Até o final de 2012, não se havia iniciado nenhuma investigação de medidas
compensatórias e de salvaguardas no Uruguai. Berlinski et al. (2006) atribuem isso a dois
motivos principais. Primeiramente, há mais requesitos formais para se iniciar uma
investigação de salvaguardas do que para se iniciar uma investigação antidumping. Em
segundo lugar, questões de interesse público podem terminar investigações de salvaguarda
ainda que todos os requesitos sejam verificados, levando o setor privado a evitar esse tipo de
requisição pelos riscos de prejuízo com os custos da investigação.

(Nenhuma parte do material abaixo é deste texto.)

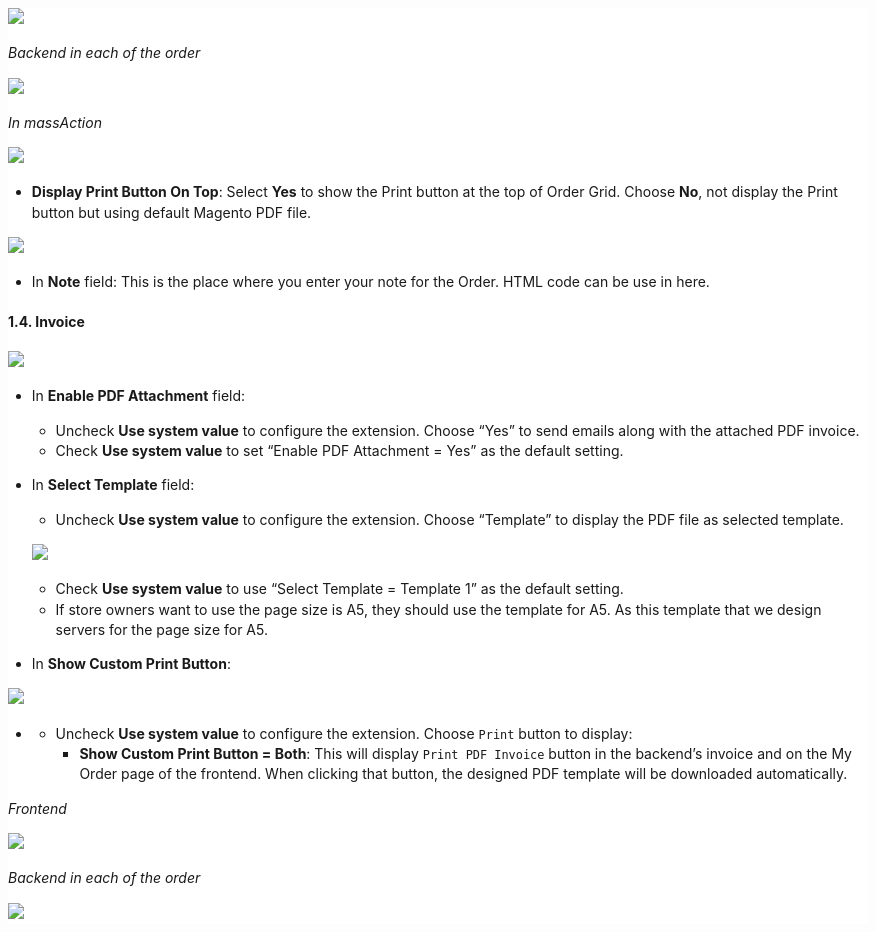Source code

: ![](https://i.imgur.com/msWz7PK.png)

*Backend in each of the order*

![](https://i.imgur.com/yGu4stF.png)

*In massAction*

![](https://i.imgur.com/XrN15kE.png)

* **Display Print Button On Top**: Select **Yes** to show the Print button at the top of Order Grid. Choose **No**, not display the Print button but using default Magento PDF file. 

![](https://i.imgur.com/FRUdGSK.png)


* In **Note** field: This is the place where you enter your note for the Order. HTML code can be use in here.

#### 1.4. Invoice

![](https://i.imgur.com/8pHffYl.png)

* In **Enable PDF Attachment** field:
  * Uncheck **Use system value** to configure the extension. Choose “Yes” to send emails along with the attached PDF invoice.
  * Check **Use system value** to set “Enable PDF Attachment = Yes” as the default setting.
  
* In **Select Template** field:
  * Uncheck **Use system value** to configure the extension. Choose “Template” to display the PDF file as selected template.
  
  ![](https://i.imgur.com/Zz9vhOh.png)
  
  * Check **Use system value** to use “Select Template = Template 1” as the default setting.
  * If store owners want to use the page size is A5, they should use the template for A5. As this template that we design servers for the page size for A5.

* In **Show Custom Print Button**:

![](https://i.imgur.com/JvnB0RG.png)

* 
  * Uncheck **Use system value** to configure the extension. Choose ``Print`` button to display:
    * **Show Custom Print Button = Both**: This will display ``Print PDF Invoice`` button in the backend’s invoice and on the My Order page of the frontend. When clicking that button, the designed PDF template will be downloaded automatically.

*Frontend*

![](https://i.imgur.com/j58rV1T.png)

*Backend in each of the order*

![](https://i.imgur.com/I4UlfDC.png)
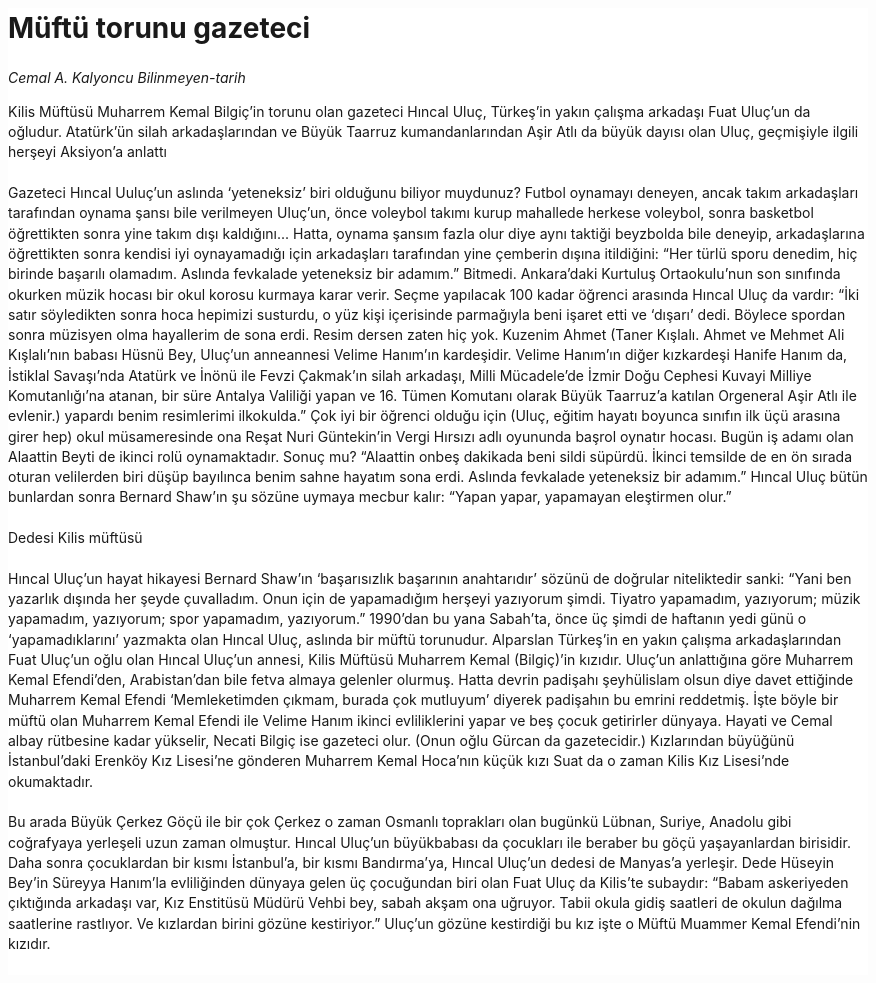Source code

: # Müftü torunu gazeteci

*Cemal A. Kalyoncu Bilinmeyen-tarih*

<div>
 <p>
  <font>
   Kilis Müftüsü Muharrem Kemal Bilgiç’in torunu olan gazeteci Hıncal Uluç, Türkeş’in yakın çalışma arkadaşı Fuat Uluç’un da oğludur. Atatürk’ün silah arkadaşlarından ve Büyük Taarruz kumandanlarından Aşir Atlı da büyük dayısı olan Uluç, geçmişiyle ilgili herşeyi Aksiyon’a anlattı
   <br/>
   <br/>
   Gazeteci Hıncal Uuluç’un aslında ‘yeteneksiz’ biri olduğunu biliyor muydunuz? Futbol oynamayı deneyen, ancak takım arkadaşları tarafından oynama şansı bile verilmeyen Uluç’un, önce voleybol takımı kurup mahallede herkese voleybol, sonra basketbol öğrettikten sonra yine takım dışı kaldığını... Hatta, oynama şansım fazla olur diye aynı taktiği beyzbolda bile deneyip, arkadaşlarına öğrettikten sonra kendisi iyi oynayamadığı için arkadaşları tarafından yine çemberin dışına itildiğini: “Her türlü sporu denedim, hiç birinde başarılı olamadım. Aslında fevkalade yeteneksiz bir adamım.” Bitmedi. Ankara’daki Kurtuluş Ortaokulu’nun son sınıfında okurken müzik hocası bir okul korosu kurmaya karar verir. Seçme yapılacak 100 kadar öğrenci arasında Hıncal Uluç da vardır: “İki satır söyledikten sonra hoca hepimizi susturdu, o yüz kişi içerisinde parmağıyla beni işaret etti ve ‘dışarı’ dedi. Böylece spordan sonra müzisyen olma hayallerim de sona erdi. Resim dersen zaten hiç yok. Kuzenim Ahmet (Taner Kışlalı. Ahmet ve Mehmet Ali Kışlalı’nın babası Hüsnü Bey, Uluç’un anneannesi Velime Hanım’ın kardeşidir. Velime Hanım’ın diğer kızkardeşi Hanife Hanım da, İstiklal Savaşı’nda Atatürk ve İnönü ile Fevzi Çakmak’ın silah arkadaşı, Milli Mücadele’de İzmir Doğu Cephesi Kuvayi Milliye Komutanlığı’na atanan, bir süre Antalya Valiliği yapan ve 16. Tümen Komutanı olarak Büyük Taarruz’a katılan Orgeneral Aşir Atlı ile evlenir.) yapardı benim resimlerimi ilkokulda.” Çok iyi bir öğrenci olduğu için (Uluç, eğitim hayatı boyunca sınıfın ilk üçü arasına girer hep) okul müsameresinde ona Reşat Nuri Güntekin’in Vergi Hırsızı adlı oyununda başrol oynatır hocası. Bugün iş adamı olan Alaattin Beyti de ikinci rolü oynamaktadır. Sonuç mu? “Alaattin onbeş dakikada beni sildi süpürdü. İkinci temsilde de en ön sırada oturan velilerden biri düşüp bayılınca benim sahne hayatım sona erdi. Aslında fevkalade yeteneksiz bir adamım.” Hıncal Uluç bütün bunlardan sonra Bernard Shaw’ın şu sözüne uymaya mecbur kalır: “Yapan yapar,  yapamayan eleştirmen olur.”
   <br>
    <br>
     Dedesi Kilis müftüsü
     <br>
      <br>
       Hıncal Uluç’un hayat hikayesi Bernard Shaw’ın ‘başarısızlık başarının anahtarıdır’ sözünü de doğrular niteliktedir sanki: “Yani ben yazarlık dışında her şeyde çuvalladım. Onun için de yapamadığım herşeyi yazıyorum şimdi. Tiyatro yapamadım, yazıyorum; müzik yapamadım, yazıyorum; spor yapamadım, yazıyorum.” 1990’dan bu yana Sabah’ta, önce üç şimdi de haftanın yedi günü o ‘yapamadıklarını’ yazmakta olan Hıncal Uluç, aslında bir müftü torunudur. Alparslan Türkeş’in en yakın çalışma arkadaşlarından Fuat Uluç’un oğlu olan Hıncal Uluç’un annesi, Kilis Müftüsü Muharrem Kemal (Bilgiç)’in kızıdır. Uluç’un anlattığına göre Muharrem Kemal Efendi’den, Arabistan’dan bile fetva almaya gelenler olurmuş. Hatta devrin padişahı şeyhülislam olsun diye davet ettiğinde Muharrem Kemal Efendi ‘Memleketimden çıkmam, burada çok mutluyum’ diyerek padişahın bu emrini reddetmiş. İşte böyle bir müftü olan Muharrem Kemal Efendi ile Velime Hanım ikinci evliliklerini yapar ve beş çocuk getirirler dünyaya. Hayati ve Cemal albay rütbesine kadar yükselir, Necati Bilgiç ise gazeteci olur. (Onun oğlu Gürcan da gazetecidir.) Kızlarından büyüğünü İstanbul’daki Erenköy Kız Lisesi’ne gönderen Muharrem Kemal Hoca’nın küçük kızı Suat da o zaman Kilis Kız Lisesi’nde okumaktadır.
       <br>
        <br>
         Bu arada Büyük Çerkez Göçü ile bir çok Çerkez o zaman Osmanlı toprakları olan bugünkü Lübnan, Suriye, Anadolu gibi coğrafyaya yerleşeli uzun zaman olmuştur. Hıncal Uluç’un büyükbabası da çocukları ile beraber bu göçü yaşayanlardan birisidir. Daha sonra çocuklardan bir kısmı İstanbul’a, bir kısmı Bandırma’ya, Hıncal Uluç’un dedesi de Manyas’a yerleşir. Dede Hüseyin Bey’in Süreyya Hanım’la evliliğinden dünyaya gelen üç çocuğundan biri olan Fuat Uluç da Kilis’te subaydır: “Babam askeriyeden çıktığında arkadaşı var, Kız Enstitüsü Müdürü Vehbi bey, sabah akşam ona uğruyor. Tabii okula gidiş saatleri de okulun dağılma saatlerine rastlıyor. Ve kızlardan birini gözüne kestiriyor.” Uluç’un gözüne kestirdiği bu kız işte o Müftü Muammer Kemal Efendi’nin kızıdır.
         <br/>
         <br/>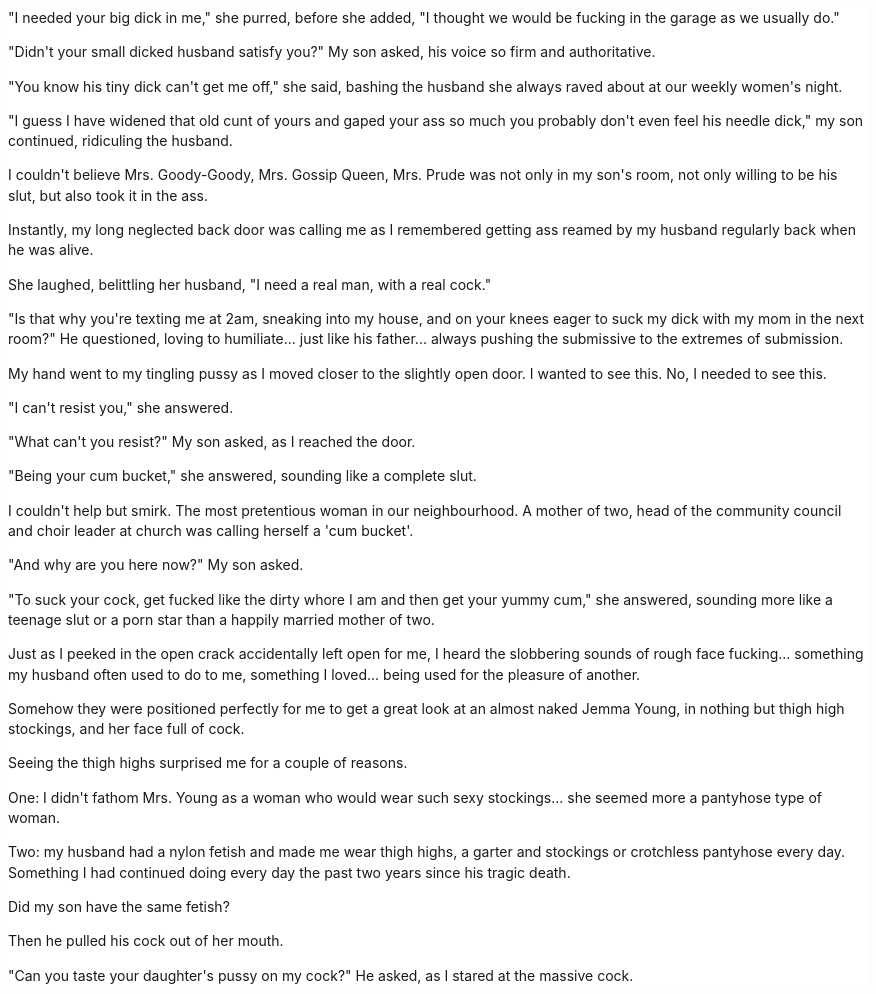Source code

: "I needed your big dick in me," she purred, before she added, "I thought we would be fucking in the garage as we usually do." 

"Didn't your small dicked husband satisfy you?" My son asked, his voice so firm and authoritative. 

"You know his tiny dick can't get me off," she said, bashing the husband she always raved about at our weekly women's night. 

"I guess I have widened that old cunt of yours and gaped your ass so much you probably don't even feel his needle dick," my son continued, ridiculing the husband. 

I couldn't believe Mrs. Goody-Goody, Mrs. Gossip Queen, Mrs. Prude was not only in my son's room, not only willing to be his slut, but also took it in the ass. 

Instantly, my long neglected back door was calling me as I remembered getting ass reamed by my husband regularly back when he was alive. 

She laughed, belittling her husband, "I need a real man, with a real cock." 

"Is that why you're texting me at 2am, sneaking into my house, and on your knees eager to suck my dick with my mom in the next room?" He questioned, loving to humiliate... just like his father... always pushing the submissive to the extremes of submission. 

My hand went to my tingling pussy as I moved closer to the slightly open door. I wanted to see this. No, I needed to see this. 

"I can't resist you," she answered. 

"What can't you resist?" My son asked, as I reached the door. 

"Being your cum bucket," she answered, sounding like a complete slut. 

I couldn't help but smirk. The most pretentious woman in our neighbourhood. A mother of two, head of the community council and choir leader at church was calling herself a 'cum bucket'. 

"And why are you here now?" My son asked. 

"To suck your cock, get fucked like the dirty whore I am and then get your yummy cum," she answered, sounding more like a teenage slut or a porn star than a happily married mother of two. 

Just as I peeked in the open crack accidentally left open for me, I heard the slobbering sounds of rough face fucking... something my husband often used to do to me, something I loved... being used for the pleasure of another. 

Somehow they were positioned perfectly for me to get a great look at an almost naked Jemma Young, in nothing but thigh high stockings, and her face full of cock. 

Seeing the thigh highs surprised me for a couple of reasons. 

One: I didn't fathom Mrs. Young as a woman who would wear such sexy stockings... she seemed more a pantyhose type of woman. 

Two: my husband had a nylon fetish and made me wear thigh highs, a garter and stockings or crotchless pantyhose every day. Something I had continued doing every day the past two years since his tragic death. 

Did my son have the same fetish? 

Then he pulled his cock out of her mouth. 

"Can you taste your daughter's pussy on my cock?" He asked, as I stared at the massive cock.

Há seis casos de antidumping julgados no Uruguai entre 1999 e 2012. Dois contra
produtos alimentícios, dois contra máquinas, aparelhos e materiais elétricos; um contra
produtos de metalurgia e um contra produtos de minerais não-metálicos. Dentre esses, três
acabaram com aplicação de direitos.
O primeiro caso que resultou na aplicação de medidas antidumping foi contra misturas
de óleos refinados embalados em recipientes com capacidade menor ou igual a cinco litros 26 e
envolveu a Compañia Oleaginosa Uruguaya Sociedad Anónima Industrial y Comercial e a
empresa argentina Aceiteria General Deheza S.A.. O caso resultou na imposição de uma tarifa
específica no valor de 13,6 centavos de dólar por litro de óleo importado.
26
A N.C.M. correspondente é 1517.90.10
24
O segundo caso com imposição de direitos está diretamente ligado ao primeiro. Os
exportadores argentinos passaram a comercializar óleo com o Uruguai sob as classificações
1507.90.11, 1515.29.10 e 1512.19.11. A nova investigação, iniciada em novembro de 2001
também resultou na aplicação de uma tarifa específica, no valor de 26 centavos de dólar por
litro.
O último caso com aplicação de direitos foi peticionado pela James S.A. e teve suas
investigações iniciadas em julho de 2010. Os produtos em questão são aquecedores de água
advindos da China sob a N.C.M. 8516.10.00. O caso acabou com a aplicação de uma tarifa
ad-valorem de 35%.
Os demais casos encerraram sem a aplicação de direitos seja porque o acordo acabou
com um acordo de preços, ou por motivos políticos (a exemplo das negociações com o
México acerca de um tratado de comércio preferencial).
5. Conclusões
As medidas de defesa comercial, por serem instrumentos que prejudicam a
concorrência internacional, podem eventualmente criar atritos entre países envolvidos em um
processo de integração. A exemplo do Mercosul, há 33 investigações da Argentina contra
produtos brasileiros e 2 contra produtos uruguaios, 11 investigações do Brasil contra produtos
argentinos, 2 do Uruguai contra produtos da Argentina e 2 investigações do Paraguai contra
membros do bloco. Como se argumentou, isso afasta o Mercosul em sua forma atual da sua
denominação de “união aduaneira” e, nas palavras de Kume e Piani (2005), o Mercosul é uma
“união aduaneira imperfeita”.
Berlinski et al (2006) já afirmavam ser improvável os países do Mercosul integrarem
suas legislações acerca de defesa comercial, uma vez que, para os autores, essa união deveria
resultar em um aumento nos requisitos para o início de investigações. Por essa ser umas das
poucas manobras unilaterais possíveis dentro do Mercosul, há pouco interesse em prosseguir
nessa linha.
Em suma, no período de 1999 e 2012 os países do Mercosul iniciaram 456
investigações de defesa comercial. Dessas, 96,71% são investigações de dumping. Contra os
membros do próprio bloco, houve no total, 50 investigações iniciadas. Na Argentina e no
Brasil, o percentual do valor das importações atingido por medidas antidumping em 2012 é de
25
2,86% e 1,92%, respectivamente. Em relação aos produtos contra os quais há mais
investigações iniciadas, esses são os produtos metalúrgicos e químicos, correspondendo a
aproximada 45% do total. Nota-se também um aumento no uso de medidas antidumping,
tanto pelo Brasil quanto pela Argentina, no período analisado, com destaque para o ano de
2012, quando houve um recorde no número de investigações iniciadas pelo Brasil.